### Provided records:
==========

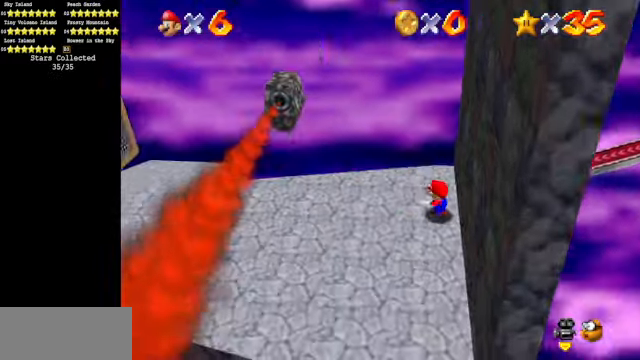
{"buttons": [], "left_stick": "down-left", "events": []}
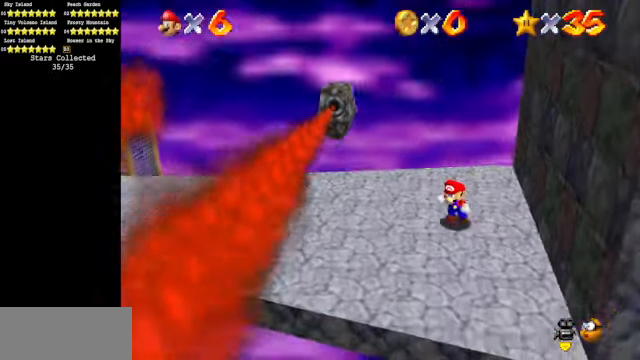
{"buttons": ["A"], "left_stick": "up-right", "events": [[433, "left_stick", "up-right"], [467, "A", "down"]]}
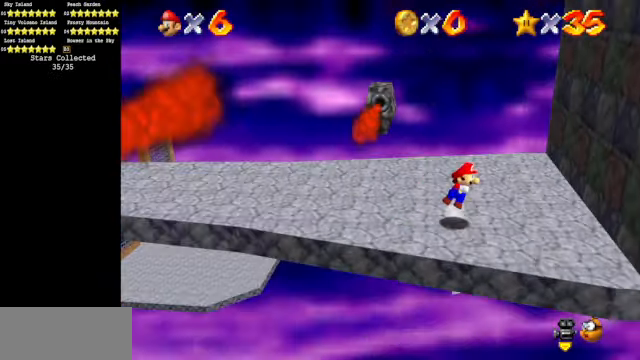
{"buttons": [], "left_stick": "down-left", "events": [[33, "A", "up"], [67, "left_stick", "down-left"]]}
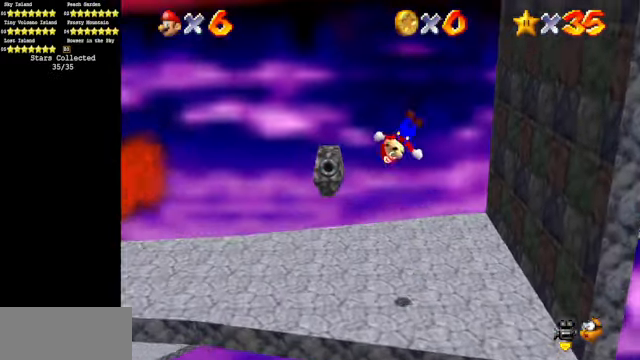
{"buttons": [], "left_stick": "up-right", "events": [[200, "left_stick", "up-right"]]}
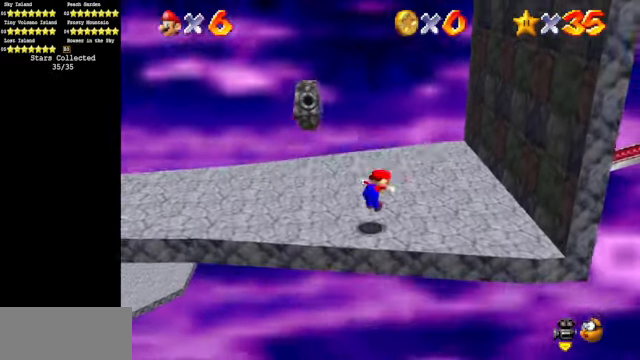
{"buttons": [], "left_stick": "up-right", "events": [[67, "A", "down"], [267, "A", "up"]]}
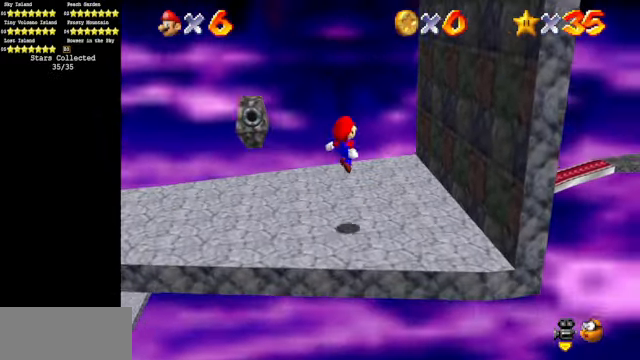
{"buttons": ["A"], "left_stick": "up-right", "events": [[267, "A", "down"], [267, "left_stick", "left"], [466, "left_stick", "up-right"]]}
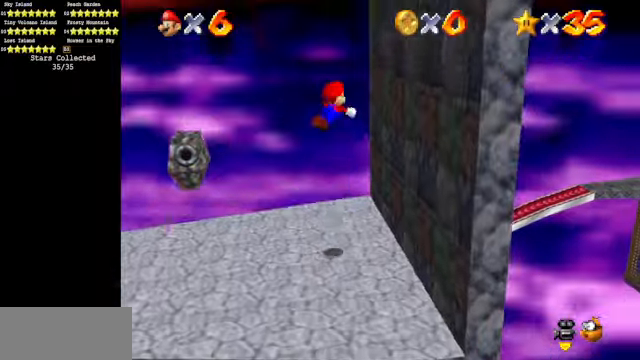
{"buttons": ["A"], "left_stick": "right", "events": [[166, "A", "up"], [233, "left_stick", "right"], [366, "A", "down"]]}
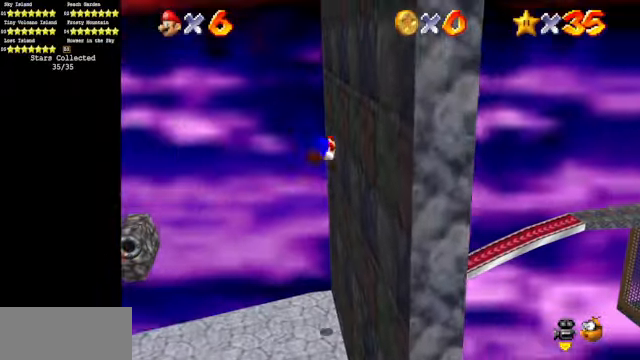
{"buttons": [], "left_stick": "center", "events": [[333, "A", "up"], [333, "left_stick", "down"], [466, "left_stick", "center"]]}
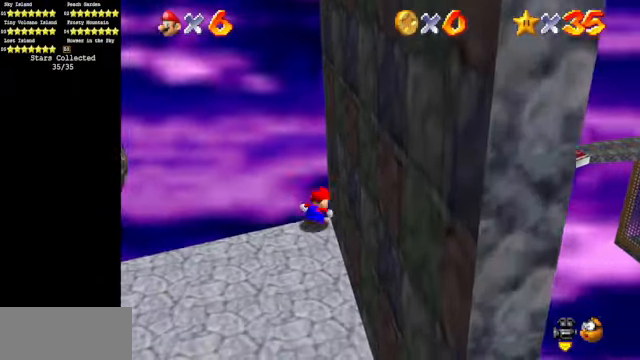
{"buttons": [], "left_stick": "center", "events": []}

==========

Pictures aside, return all the entries above exactly.

{"buttons": [], "left_stick": "down-left", "events": []}
{"buttons": ["A"], "left_stick": "up-right", "events": [[433, "left_stick", "up-right"], [467, "A", "down"]]}
{"buttons": [], "left_stick": "down-left", "events": [[33, "A", "up"], [67, "left_stick", "down-left"]]}
{"buttons": [], "left_stick": "up-right", "events": [[200, "left_stick", "up-right"]]}
{"buttons": [], "left_stick": "up-right", "events": [[67, "A", "down"], [267, "A", "up"]]}
{"buttons": ["A"], "left_stick": "up-right", "events": [[267, "A", "down"], [267, "left_stick", "left"], [466, "left_stick", "up-right"]]}
{"buttons": ["A"], "left_stick": "right", "events": [[166, "A", "up"], [233, "left_stick", "right"], [366, "A", "down"]]}
{"buttons": [], "left_stick": "center", "events": [[333, "A", "up"], [333, "left_stick", "down"], [466, "left_stick", "center"]]}
{"buttons": [], "left_stick": "center", "events": []}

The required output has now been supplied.